The median list price increased by a little over 11% last week, down from the 12.9% price acceleration that occurred during the first week of October. Despite the slight decrease, the median home price remained at $350,000, which is high for this time of year.
New listings were down 6% year-over-year, a slight improvement over last week as more new listings are coming onto the market. The pace of sales also slowed down slightly, as homes were selling 13 days faster than last year, one day slower than last week. It marks the fourth straight week where homes have sold about two weeks faster than in 2019.
Inventory still remains the biggest concern for the housing market. According to the NAR, inventory took a big hit in September, decreasing to 1.47 million units, which is just a 2.7-month supply at the current pace of sales. At the end of August there was a 3-month supply and a 4-month supply last September.
However, there could be some relief on the horizon as home builders have a positive outlook for the next six months. According to the National Association of Home Builders, home-builder sentiment reached an all-time high of 85 during the month of October. The NAHB index measures current sales conditions, sales expectations for the next six months, and prospective buyers. An index rating above 50 means home builders view conditions as being good rather than poor.
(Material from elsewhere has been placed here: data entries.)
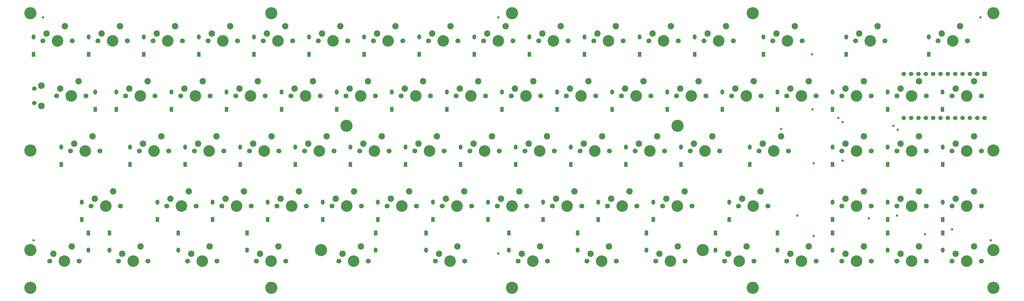
<source format=gbs>
G04 #@! TF.GenerationSoftware,KiCad,Pcbnew,(6.0.7)*
G04 #@! TF.CreationDate,2022-08-30T19:15:33+09:00*
G04 #@! TF.ProjectId,keyboard-layouter-playground,6b657962-6f61-4726-942d-6c61796f7574,rev?*
G04 #@! TF.SameCoordinates,PX17eef3cPY7a5a53a*
G04 #@! TF.FileFunction,Soldermask,Bot*
G04 #@! TF.FilePolarity,Negative*
%FSLAX46Y46*%
G04 Gerber Fmt 4.6, Leading zero omitted, Abs format (unit mm)*
G04 Created by KiCad (PCBNEW (6.0.7)) date 2022-08-30 19:15:33*
%MOMM*%
%LPD*%
G01*
G04 APERTURE LIST*
%ADD10O,1.300000X1.778000*%
%ADD11R,1.300000X1.778000*%
%ADD12C,1.700000*%
%ADD13C,4.000000*%
%ADD14C,2.200000*%
%ADD15C,4.200000*%
%ADD16R,1.524000X1.524000*%
%ADD17C,1.524000*%
%ADD18C,2.300000*%
%ADD19C,0.800000*%
G04 APERTURE END LIST*
D10*
X4080904Y89783660D03*
D11*
X4080904Y83783660D03*
D10*
X23130904Y89783660D03*
D11*
X23130904Y83783660D03*
D10*
X42180904Y89783660D03*
D11*
X42180904Y83783660D03*
D10*
X61230904Y89783660D03*
D11*
X61230904Y83783660D03*
D10*
X80280904Y89783660D03*
D11*
X80280904Y83783660D03*
D10*
X99330904Y89783660D03*
D11*
X99330904Y83783660D03*
D10*
X118380904Y89783660D03*
D11*
X118380904Y83783660D03*
D10*
X137430904Y89783660D03*
D11*
X137430904Y83783660D03*
D10*
X156480904Y89783660D03*
D11*
X156480904Y83783660D03*
D10*
X175530904Y89783660D03*
D11*
X175530904Y83783660D03*
D10*
X194580904Y89783660D03*
D11*
X194580904Y83783660D03*
D10*
X213630904Y89783660D03*
D11*
X213630904Y83783660D03*
D10*
X232680904Y89783660D03*
D11*
X232680904Y83783660D03*
D10*
X285068404Y89783660D03*
D11*
X285068404Y83783660D03*
D10*
X313643404Y89783660D03*
D11*
X313643404Y83783660D03*
D10*
X32655904Y70733660D03*
D11*
X32655904Y64733660D03*
D10*
X51705904Y70733660D03*
D11*
X51705904Y64733660D03*
D10*
X70755904Y70733660D03*
D11*
X70755904Y64733660D03*
D10*
X89805904Y70733660D03*
D11*
X89805904Y64733660D03*
D10*
X108855904Y70733660D03*
D11*
X108855904Y64733660D03*
D10*
X127905904Y70733660D03*
D11*
X127905904Y64733660D03*
D10*
X146955904Y70733660D03*
D11*
X146955904Y64733660D03*
D10*
X166005904Y70733660D03*
D11*
X166005904Y64733660D03*
D10*
X185055904Y70733660D03*
D11*
X185055904Y64733660D03*
D10*
X204105904Y70733660D03*
D11*
X204105904Y64733660D03*
D10*
X223155904Y70733660D03*
D11*
X223155904Y64733660D03*
D10*
X242205904Y70733660D03*
D11*
X242205904Y64733660D03*
D10*
X261255904Y70733660D03*
D11*
X261255904Y64733660D03*
D10*
X280305904Y70733660D03*
D11*
X280305904Y64733660D03*
D10*
X299355904Y70733660D03*
D11*
X299355904Y64733660D03*
D10*
X37418404Y51683660D03*
D11*
X37418404Y45683660D03*
D10*
X56468404Y51683660D03*
D11*
X56468404Y45683660D03*
D10*
X75518404Y51683660D03*
D11*
X75518404Y45683660D03*
D10*
X94568404Y51683660D03*
D11*
X94568404Y45683660D03*
D10*
X113664585Y51683660D03*
D11*
X113664585Y45683660D03*
D10*
X132668404Y51683660D03*
D11*
X132668404Y45683660D03*
D10*
X151718404Y51683660D03*
D11*
X151718404Y45683660D03*
D10*
X170768404Y51683660D03*
D11*
X170768404Y45683660D03*
D10*
X189818404Y51683660D03*
D11*
X189818404Y45683660D03*
D10*
X208868404Y51683660D03*
D11*
X208868404Y45683660D03*
D10*
X227918404Y51683660D03*
D11*
X227918404Y45683660D03*
D10*
X280305904Y51683660D03*
D11*
X280305904Y45683660D03*
D10*
X299355904Y51683660D03*
D11*
X299355904Y45683660D03*
D10*
X318405904Y51683660D03*
D11*
X318405904Y45683660D03*
D10*
X46943404Y32633660D03*
D11*
X46943404Y26633660D03*
D10*
X65993404Y32633660D03*
D11*
X65993404Y26633660D03*
D10*
X85043404Y32633660D03*
D11*
X85043404Y26633660D03*
D10*
X104093404Y32633660D03*
D11*
X104093404Y26633660D03*
D10*
X123143404Y32633660D03*
D11*
X123143404Y26633660D03*
D10*
X142193404Y32633660D03*
D11*
X142193404Y26633660D03*
D10*
X161243404Y32633660D03*
D11*
X161243404Y26633660D03*
D10*
X180293404Y32633660D03*
D11*
X180293404Y26633660D03*
D10*
X199343404Y32633660D03*
D11*
X199343404Y26633660D03*
D10*
X218393404Y32633660D03*
D11*
X218393404Y26633660D03*
D10*
X280305904Y32633660D03*
D11*
X280305904Y26633660D03*
D10*
X299355904Y32633660D03*
D11*
X299355904Y26633660D03*
D10*
X318405904Y32633660D03*
D11*
X318405904Y26633660D03*
D10*
X239823384Y15996500D03*
D11*
X239823384Y21996500D03*
D10*
X280305904Y15996500D03*
D11*
X280305904Y21996500D03*
D10*
X299355904Y15996500D03*
D11*
X299355904Y21996500D03*
D10*
X318405904Y15996500D03*
D11*
X318405904Y21996500D03*
D10*
X30274404Y15996500D03*
D11*
X30274404Y21996500D03*
D10*
X77899404Y15996500D03*
D11*
X77899404Y21996500D03*
D10*
X168386904Y15996500D03*
D11*
X168386904Y21996500D03*
D10*
X192199404Y15996500D03*
D11*
X192199404Y21996500D03*
D10*
X216011904Y15996500D03*
D11*
X216011904Y21996500D03*
D10*
X261254464Y15995965D03*
D11*
X261254464Y21995965D03*
D10*
X256493904Y89783660D03*
D11*
X256493904Y83783660D03*
D10*
X25419944Y70733660D03*
D11*
X25419944Y64733660D03*
D10*
X13606404Y51683660D03*
D11*
X13606404Y45683660D03*
D10*
X251731404Y51683660D03*
D11*
X251731404Y45683660D03*
D10*
X20751424Y32633660D03*
D11*
X20751424Y26633660D03*
D10*
X244586384Y32633660D03*
D11*
X244586384Y26633660D03*
D10*
X122365144Y15996500D03*
D11*
X122365144Y21996500D03*
D10*
X139812404Y15996500D03*
D11*
X139812404Y21996500D03*
D10*
X54086904Y15996500D03*
D11*
X54086904Y21996500D03*
D10*
X23037385Y15997510D03*
D11*
X23037385Y21997510D03*
D12*
X7289004Y88450000D03*
D13*
X12369004Y88450000D03*
D12*
X17449004Y88450000D03*
D14*
X14909004Y93530000D03*
X8559004Y90990000D03*
D13*
X31419004Y88450000D03*
D12*
X36499004Y88450000D03*
X26339004Y88450000D03*
D14*
X33959004Y93530000D03*
X27609004Y90990000D03*
D12*
X45389004Y88450000D03*
X55549004Y88450000D03*
D13*
X50469004Y88450000D03*
D14*
X53009004Y93530000D03*
X46659004Y90990000D03*
D12*
X74599004Y88450000D03*
X64439004Y88450000D03*
D13*
X69519004Y88450000D03*
D14*
X72059004Y93530000D03*
X65709004Y90990000D03*
D12*
X93649004Y88450000D03*
D13*
X88569004Y88450000D03*
D12*
X83489004Y88450000D03*
D14*
X91109004Y93530000D03*
X84759004Y90990000D03*
D12*
X102539004Y88450000D03*
D13*
X107619004Y88450000D03*
D12*
X112699004Y88450000D03*
D14*
X110159004Y93530000D03*
X103809004Y90990000D03*
D13*
X126669004Y88450000D03*
D12*
X131749004Y88450000D03*
X121589004Y88450000D03*
D14*
X129209004Y93530000D03*
X122859004Y90990000D03*
D13*
X145719004Y88450000D03*
D12*
X150799004Y88450000D03*
X140639004Y88450000D03*
D14*
X148259004Y93530000D03*
X141909004Y90990000D03*
D13*
X164769004Y88450000D03*
D12*
X159689004Y88450000D03*
X169849004Y88450000D03*
D14*
X167309004Y93530000D03*
X160959004Y90990000D03*
D12*
X188899004Y88450000D03*
X178739004Y88450000D03*
D13*
X183819004Y88450000D03*
D14*
X186359004Y93530000D03*
X180009004Y90990000D03*
D12*
X197789004Y88450000D03*
D13*
X202869004Y88450000D03*
D12*
X207949004Y88450000D03*
D14*
X205409004Y93530000D03*
X199059004Y90990000D03*
D12*
X226999004Y88450000D03*
D13*
X221919004Y88450000D03*
D12*
X216839004Y88450000D03*
D14*
X224459004Y93530000D03*
X218109004Y90990000D03*
D13*
X240969004Y88450000D03*
D12*
X246049004Y88450000D03*
X235889004Y88450000D03*
D14*
X243509004Y93530000D03*
X237159004Y90990000D03*
D12*
X298436504Y88450000D03*
X288276504Y88450000D03*
D13*
X293356504Y88450000D03*
D14*
X295896504Y93530000D03*
X289546504Y90990000D03*
D13*
X321931504Y88450000D03*
D12*
X327011504Y88450000D03*
X316851504Y88450000D03*
D14*
X324471504Y93530000D03*
X318121504Y90990000D03*
D12*
X35864004Y69400000D03*
D13*
X40944004Y69400000D03*
D12*
X46024004Y69400000D03*
D14*
X43484004Y74480000D03*
X37134004Y71940000D03*
D12*
X54914004Y69400000D03*
X65074004Y69400000D03*
D13*
X59994004Y69400000D03*
D14*
X62534004Y74480000D03*
X56184004Y71940000D03*
D13*
X79044004Y69400000D03*
D12*
X73964004Y69400000D03*
X84124004Y69400000D03*
D14*
X81584004Y74480000D03*
X75234004Y71940000D03*
D13*
X98094004Y69400000D03*
D12*
X93014004Y69400000D03*
X103174004Y69400000D03*
D14*
X100634004Y74480000D03*
X94284004Y71940000D03*
D12*
X122224004Y69400000D03*
X112064004Y69400000D03*
D13*
X117144004Y69400000D03*
D14*
X119684004Y74480000D03*
X113334004Y71940000D03*
D12*
X131114004Y69400000D03*
D13*
X136194004Y69400000D03*
D12*
X141274004Y69400000D03*
D14*
X138734004Y74480000D03*
X132384004Y71940000D03*
D12*
X150164004Y69400000D03*
D13*
X155244004Y69400000D03*
D12*
X160324004Y69400000D03*
D14*
X157784004Y74480000D03*
X151434004Y71940000D03*
D12*
X179374004Y69400000D03*
X169214004Y69400000D03*
D13*
X174294004Y69400000D03*
D14*
X176834004Y74480000D03*
X170484004Y71940000D03*
D13*
X193344004Y69400000D03*
D12*
X198424004Y69400000D03*
X188264004Y69400000D03*
D14*
X195884004Y74480000D03*
X189534004Y71940000D03*
D12*
X217474004Y69400000D03*
X207314004Y69400000D03*
D13*
X212394004Y69400000D03*
D14*
X214934004Y74480000D03*
X208584004Y71940000D03*
D13*
X231444004Y69400000D03*
D12*
X226364004Y69400000D03*
X236524004Y69400000D03*
D14*
X233984004Y74480000D03*
X227634004Y71940000D03*
D12*
X255574004Y69400000D03*
X245414004Y69400000D03*
D13*
X250494004Y69400000D03*
D14*
X253034004Y74480000D03*
X246684004Y71940000D03*
D13*
X269544004Y69400000D03*
D12*
X264464004Y69400000D03*
X274624004Y69400000D03*
D14*
X272084004Y74480000D03*
X265734004Y71940000D03*
D12*
X293674004Y69400000D03*
D13*
X288594004Y69400000D03*
D12*
X283514004Y69400000D03*
D14*
X291134004Y74480000D03*
X284784004Y71940000D03*
D12*
X312724004Y69400000D03*
X302564004Y69400000D03*
D13*
X307644004Y69400000D03*
D14*
X310184004Y74480000D03*
X303834004Y71940000D03*
D12*
X331774004Y69400000D03*
X321614004Y69400000D03*
D13*
X326694004Y69400000D03*
D14*
X329234004Y74480000D03*
X322884004Y71940000D03*
D12*
X40626504Y50350000D03*
X50786504Y50350000D03*
D13*
X45706504Y50350000D03*
D14*
X48246504Y55430000D03*
X41896504Y52890000D03*
D13*
X64756504Y50350000D03*
D12*
X59676504Y50350000D03*
X69836504Y50350000D03*
D14*
X67296504Y55430000D03*
X60946504Y52890000D03*
D13*
X83806504Y50350000D03*
D12*
X88886504Y50350000D03*
X78726504Y50350000D03*
D14*
X86346504Y55430000D03*
X79996504Y52890000D03*
D12*
X97776504Y50350000D03*
X107936504Y50350000D03*
D13*
X102856504Y50350000D03*
D14*
X105396504Y55430000D03*
X99046504Y52890000D03*
D13*
X121906504Y50350000D03*
D12*
X116826504Y50350000D03*
X126986504Y50350000D03*
D14*
X124446504Y55430000D03*
X118096504Y52890000D03*
D12*
X135876504Y50350000D03*
D13*
X140956504Y50350000D03*
D12*
X146036504Y50350000D03*
D14*
X143496504Y55430000D03*
X137146504Y52890000D03*
D13*
X160006504Y50350000D03*
D12*
X154926504Y50350000D03*
X165086504Y50350000D03*
D14*
X162546504Y55430000D03*
X156196504Y52890000D03*
D12*
X184136504Y50350000D03*
X173976504Y50350000D03*
D13*
X179056504Y50350000D03*
D14*
X181596504Y55430000D03*
X175246504Y52890000D03*
D12*
X203186504Y50350000D03*
D13*
X198106504Y50350000D03*
D12*
X193026504Y50350000D03*
D14*
X200646504Y55430000D03*
X194296504Y52890000D03*
D12*
X222236504Y50350000D03*
D13*
X217156504Y50350000D03*
D12*
X212076504Y50350000D03*
D14*
X219696504Y55430000D03*
X213346504Y52890000D03*
D12*
X231126504Y50350000D03*
D13*
X236206504Y50350000D03*
D12*
X241286504Y50350000D03*
D14*
X238746504Y55430000D03*
X232396504Y52890000D03*
D13*
X288594004Y50350000D03*
D12*
X293674004Y50350000D03*
X283514004Y50350000D03*
D14*
X291134004Y55430000D03*
X284784004Y52890000D03*
D12*
X302564004Y50350000D03*
D13*
X307644004Y50350000D03*
D12*
X312724004Y50350000D03*
D14*
X310184004Y55430000D03*
X303834004Y52890000D03*
D12*
X321614004Y50350000D03*
D13*
X326694004Y50350000D03*
D12*
X331774004Y50350000D03*
D14*
X329234004Y55430000D03*
X322884004Y52890000D03*
D12*
X60311504Y31300000D03*
D13*
X55231504Y31300000D03*
D12*
X50151504Y31300000D03*
D14*
X57771504Y36380000D03*
X51421504Y33840000D03*
D13*
X74281504Y31300000D03*
D12*
X69201504Y31300000D03*
X79361504Y31300000D03*
D14*
X76821504Y36380000D03*
X70471504Y33840000D03*
D12*
X88251504Y31300000D03*
X98411504Y31300000D03*
D13*
X93331504Y31300000D03*
D14*
X95871504Y36380000D03*
X89521504Y33840000D03*
D13*
X112381504Y31300000D03*
D12*
X107301504Y31300000D03*
X117461504Y31300000D03*
D14*
X114921504Y36380000D03*
X108571504Y33840000D03*
D13*
X131431504Y31300000D03*
D12*
X126351504Y31300000D03*
X136511504Y31300000D03*
D14*
X133971504Y36380000D03*
X127621504Y33840000D03*
D12*
X145401504Y31300000D03*
X155561504Y31300000D03*
D13*
X150481504Y31300000D03*
D14*
X153021504Y36380000D03*
X146671504Y33840000D03*
D13*
X169531504Y31300000D03*
D12*
X174611504Y31300000D03*
X164451504Y31300000D03*
D14*
X172071504Y36380000D03*
X165721504Y33840000D03*
D13*
X188581504Y31300000D03*
D12*
X183501504Y31300000D03*
X193661504Y31300000D03*
D14*
X191121504Y36380000D03*
X184771504Y33840000D03*
D13*
X207631504Y31300000D03*
D12*
X212711504Y31300000D03*
X202551504Y31300000D03*
D14*
X210171504Y36380000D03*
X203821504Y33840000D03*
D12*
X231761504Y31300000D03*
X221601504Y31300000D03*
D13*
X226681504Y31300000D03*
D14*
X229221504Y36380000D03*
X222871504Y33840000D03*
D12*
X283514004Y31300000D03*
D13*
X288594004Y31300000D03*
D12*
X293674004Y31300000D03*
D14*
X291134004Y36380000D03*
X284784004Y33840000D03*
D12*
X302564004Y31300000D03*
D13*
X307644004Y31300000D03*
D12*
X312724004Y31300000D03*
D14*
X310184004Y36380000D03*
X303834004Y33840000D03*
D12*
X331774004Y31300000D03*
X321614004Y31300000D03*
D13*
X326694004Y31300000D03*
D14*
X329234004Y36380000D03*
X322884004Y33840000D03*
D13*
X248111484Y12250000D03*
D12*
X253191484Y12250000D03*
X243031484Y12250000D03*
D14*
X250651484Y17330000D03*
X244301484Y14790000D03*
D12*
X293674004Y12250000D03*
X283514004Y12250000D03*
D13*
X288594004Y12250000D03*
D14*
X291134004Y17330000D03*
X284784004Y14790000D03*
D12*
X302564004Y12250000D03*
D13*
X307644004Y12250000D03*
D12*
X312724004Y12250000D03*
D14*
X310184004Y17330000D03*
X303834004Y14790000D03*
D12*
X321614004Y12250000D03*
X331774004Y12250000D03*
D13*
X326694004Y12250000D03*
D14*
X329234004Y17330000D03*
X322884004Y14790000D03*
D12*
X9670000Y12250000D03*
D13*
X14750000Y12250000D03*
D12*
X19830000Y12250000D03*
D14*
X17290000Y17330000D03*
X10940000Y14790000D03*
D13*
X38562500Y12250000D03*
D12*
X43642500Y12250000D03*
X33482500Y12250000D03*
D14*
X41102500Y17330000D03*
X34752500Y14790000D03*
D13*
X62375004Y12250000D03*
D12*
X67455004Y12250000D03*
X57295004Y12250000D03*
D14*
X64915004Y17330000D03*
X58565004Y14790000D03*
D12*
X91267504Y12250000D03*
X81107504Y12250000D03*
D13*
X86187504Y12250000D03*
D14*
X88727504Y17330000D03*
X82377504Y14790000D03*
D12*
X171595004Y12250000D03*
D13*
X176675004Y12250000D03*
D12*
X181755004Y12250000D03*
D14*
X179215004Y17330000D03*
X172865004Y14790000D03*
D13*
X200487504Y12250000D03*
D12*
X195407504Y12250000D03*
X205567504Y12250000D03*
D14*
X203027504Y17330000D03*
X196677504Y14790000D03*
D12*
X219220004Y12250000D03*
X229380004Y12250000D03*
D13*
X224300004Y12250000D03*
D14*
X226840004Y17330000D03*
X220490004Y14790000D03*
D13*
X269542480Y12250000D03*
D12*
X274622480Y12250000D03*
X264462480Y12250000D03*
D14*
X272082480Y17330000D03*
X265732480Y14790000D03*
D12*
X269862004Y88450000D03*
D13*
X264782004Y88450000D03*
D12*
X259702004Y88450000D03*
D14*
X267322004Y93530000D03*
X260972004Y90990000D03*
D12*
X22212004Y69400000D03*
D13*
X17132004Y69400000D03*
D12*
X12052004Y69400000D03*
D14*
X19672004Y74480000D03*
X13322004Y71940000D03*
D13*
X21894504Y50350000D03*
D12*
X16814504Y50350000D03*
X26974504Y50350000D03*
D14*
X24434504Y55430000D03*
X18084504Y52890000D03*
D13*
X260019504Y50350000D03*
D12*
X265099504Y50350000D03*
X254939504Y50350000D03*
D14*
X262559504Y55430000D03*
X256209504Y52890000D03*
D12*
X34119024Y31300000D03*
D13*
X29039024Y31300000D03*
D12*
X23959024Y31300000D03*
D14*
X31579024Y36380000D03*
X25229024Y33840000D03*
D13*
X252874484Y31300000D03*
D12*
X247794484Y31300000D03*
X257954484Y31300000D03*
D14*
X255414484Y36380000D03*
X249064484Y33840000D03*
D12*
X119843004Y12250000D03*
X109683004Y12250000D03*
D13*
X114763004Y12250000D03*
D14*
X117303004Y17330000D03*
X110953004Y14790000D03*
D12*
X143020504Y12250000D03*
X153180504Y12250000D03*
D13*
X148100504Y12250000D03*
D14*
X150640504Y17330000D03*
X144290504Y14790000D03*
D15*
X336000004Y3000000D03*
X86250004Y98000000D03*
X169500004Y98000000D03*
X336000004Y98000000D03*
X86250004Y3000000D03*
X252750004Y3000000D03*
X252750004Y98000000D03*
X336000004Y50500000D03*
D10*
X318358984Y70733280D03*
D11*
X318358984Y64733280D03*
D15*
X103500000Y16000000D03*
D16*
X332885000Y77020000D03*
D17*
X330345000Y77020000D03*
X327805000Y77020000D03*
X325265000Y77020000D03*
X322725000Y77020000D03*
X320185000Y77020000D03*
X317645000Y77020000D03*
X315105000Y77020000D03*
X312565000Y77020000D03*
X310025000Y77020000D03*
X307485000Y77020000D03*
X304945000Y77020000D03*
X304945000Y61780000D03*
X307485000Y61780000D03*
X310025000Y61780000D03*
X312565000Y61780000D03*
X315105000Y61780000D03*
X317645000Y61780000D03*
X320185000Y61780000D03*
X322725000Y61780000D03*
X325265000Y61780000D03*
X327805000Y61780000D03*
X330345000Y61780000D03*
X332885000Y61780000D03*
X4324375Y66875000D03*
X4324375Y71875000D03*
D18*
X6814375Y65875000D03*
X6814375Y72885000D03*
D15*
X3000004Y3000000D03*
X3000004Y50500000D03*
X3000004Y98000000D03*
X226771875Y59000000D03*
X336000000Y16000000D03*
X112271875Y59000000D03*
X235500000Y16000000D03*
X3000000Y16000000D03*
X169500004Y3000000D03*
D19*
X273353750Y64733660D03*
X273830000Y20822500D03*
X321693125Y23203750D03*
X282402500Y61780000D03*
X273830000Y46063750D03*
X283831250Y47016250D03*
X283831254Y60351250D03*
X292880000Y27013750D03*
X301452500Y59081250D03*
X273257590Y83783660D03*
X302643125Y27966250D03*
X268115000Y27966250D03*
X302881250Y57684250D03*
X312370379Y21536875D03*
X335028125Y19393750D03*
X7320754Y96546250D03*
X164768750Y96546250D03*
X164768750Y14869375D03*
X262559504Y57970000D03*
X331456250Y96546250D03*
X4034375Y19393750D03*
M02*

</source>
According to the U.S. Census Bureau, overall housing production was up 1.9% month-over-month in September to an annually adjusted rate of 1.42 million housing starts. Single-family starts, which are the homes most in demand at this time, were at an annual rate of 1,108,000, up 8.5% over August and 11.1% from the same time last year. This is the highest pace of single-family starts since 2007.
Building permits increased a little over 8% to an annually adjusted rate of 1,553,000. Housing completions were at an annually adjusted rate of 1,413,000 units, an increase of a little over 15% over August, and a robust 25.8% over September of last year. Increased housing production is needed in order to ease the housing inventory shortage.
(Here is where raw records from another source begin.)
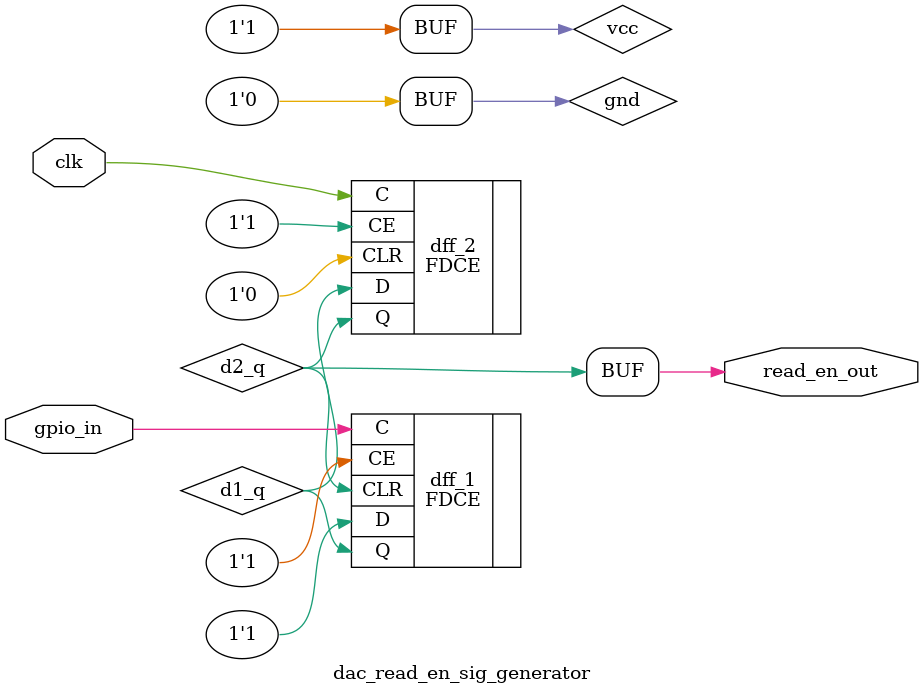
<source format=v>
`timescale 1ns / 1ps


module dac_read_en_sig_generator( clk, gpio_in, read_en_out );
input clk;
input gpio_in;
output read_en_out;

wire vcc, gnd;

assign vcc = 1;
assign gnd = 0;
wire d1_q, d2_q;
assign read_en_out = d2_q;

FDCE #(.INIT(1'b0)) dff_1(
   .D(vcc),       // 1-bit Data input
   .C(gpio_in),   // 1-bit Clock input
   .CLR(d2_q),    // 1-bit Asynchronous clear input
   .CE(vcc),      // 1-bit Clock enable input
   .Q(d1_q)       // 1-bit Data output 
);

FDCE #(.INIT(1'b0)) dff_2(
   .D(d1_q),       // 1-bit Data input
   .C(clk),        // 1-bit Clock input
   .CLR(gnd),      // 1-bit Asynchronous clear input
   .CE(vcc),       // 1-bit Clock enable input
   .Q(d2_q)        // 1-bit Data output 
);

endmodule
</source>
The labor market showed greater than expected improvement, as the initial jobless claims totaled 787,000 for the week ending October 17. Claims came in 55,000 lower than last week’s revised total of 842,000 and well below economists expectation of 875,000. Continuing claims decreased by over 1 million to a total of 8,373,000. Meanwhile, the seasonally adjusted insured unemployment rate dropped below 6% for the first time since the pandemic began, coming in at 5.7%.